- Genre: Drama
- Written by: Everett De Roche (pilot only) Denise Morgan Don Battye and others
- Directed by: Simon Wincer Rod Hardy Graeme Arthur and others
- Starring: Dennis Grosvenor Robert Coleby Eric Oldfield Graham Rouse
- Theme music composer: Mike Perjanik
- Country of origin: Australia
- Original language: English
- No. of seasons: 2
- No. of episodes: 26

Production
- Producer: Don Battye
- Cinematography: Paul Onorato
- Running time: 50 minutes
- Production companies: Reg Grundy Organisation (series) Network Ten (pilot)

Original release
- Network: Network Ten
- Release: 5 November 1976 – 18 February 1979

= Chopper Squad =

1976–1979 Australian television series

Chopper Squad is an Australian television series produced by the Reg Grundy Organisation for the 0-10 Network (as it was then known).

The series followed a helicopter rescue team operating on Dee Why beach in Sydney.

==Production==

===Pilot===
The original pilot was made in 1976, airing in Melbourne in November 1976 and Newcastle in August 1977. There was quite a time lag between the pilot and the series going to air in April 1978.

As with many series there were changes between the initial pilot and the broadcast series. Three actors from the pilot did not continue into the series - Rebecca Gilling, Max Osbiston and Tony Bonner. Additionally, the surnames of characters Phil and Tim were changed.

===Series===
The pilot was followed by two series with a total of 26 episodes airing between 1978 and 1979. Shortly after the show began, the helicopter base on the show moved its operations from Dee Why Beach Surf Life Saving Club to Palm Beach Surf Lifesaving Club.

==Broadcast==

During 1988, the Ten Network in Sydney replayed a select few episodes of the first 1978 series during the Saturday or Sunday afternoon, usually around the 4pm timeslot to try capitalise on a nostalgic period as a lead in to the 5pm Eyewitness News.
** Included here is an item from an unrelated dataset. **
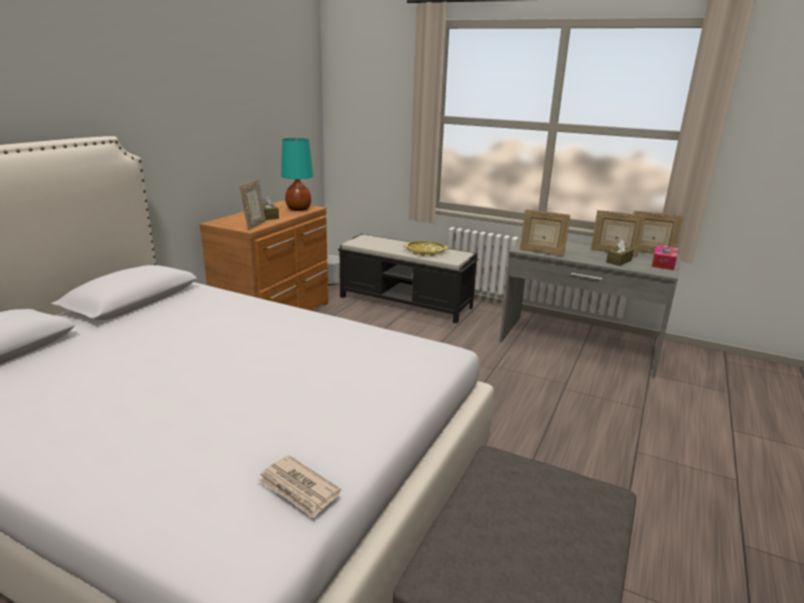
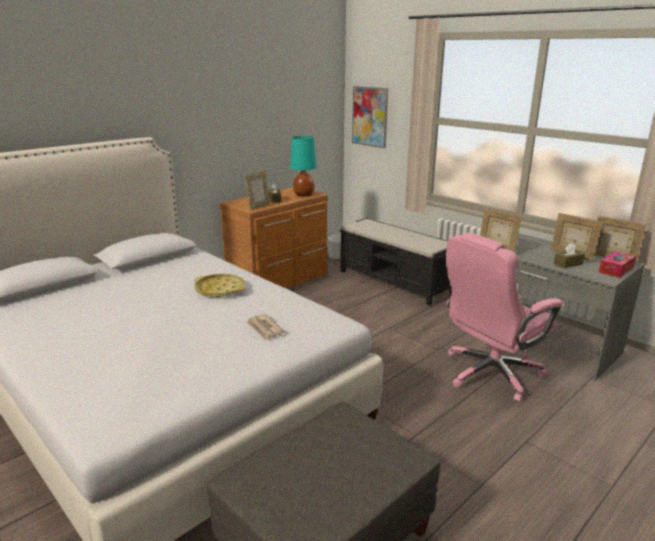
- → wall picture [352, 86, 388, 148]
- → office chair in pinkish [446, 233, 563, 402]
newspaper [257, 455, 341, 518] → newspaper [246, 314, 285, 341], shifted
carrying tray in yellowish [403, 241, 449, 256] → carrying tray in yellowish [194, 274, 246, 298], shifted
The complete series was later rescreened weekday mornings at 5am for the final time during the early 1990s. It has not screened in Australia since that time, nor received a home media release.

==Cast==

=== Main cast ===
- Dennis Grosvenor as Jebbie Best
- Robert Coleby as Barry Drummond
- Eric Oldfield as Phil Trayle
- Jeanie Drynan as Georgia Beattie
- Graham Rouse as Roley
- Tony Hughes as Tim Gray

==The helicopters==

===VH-UCH===

VH-UCH, a Bell 206A, only appeared in the pilot.

===VH-FHF===

VH-FHF was used for the main series. In real life VH-FHF a Bell 206B "Jet Ranger II" was initially used from approximately 1977 by Westpac Life Saver Rescue Helicopter Service, that was established by Surf Life Saving Australia in 1973 on an initial sponsorship of $25 000 from the Bank of New South Wales (now Westpac).

After serving the Wales rescue team, VH-FHF was bought by PHS, professional helicopter services. It's still in operations serving the Government of Victoria as Firebird 301 and does tourist flights at Uluru. The JetRanger VH-FHF became registered VH-PHF.

VH-FHF registration number was given to a MBB Kawasaki BK-117B-2.
The "new" VH-FHF is operated by the NSW Rural Fire Service.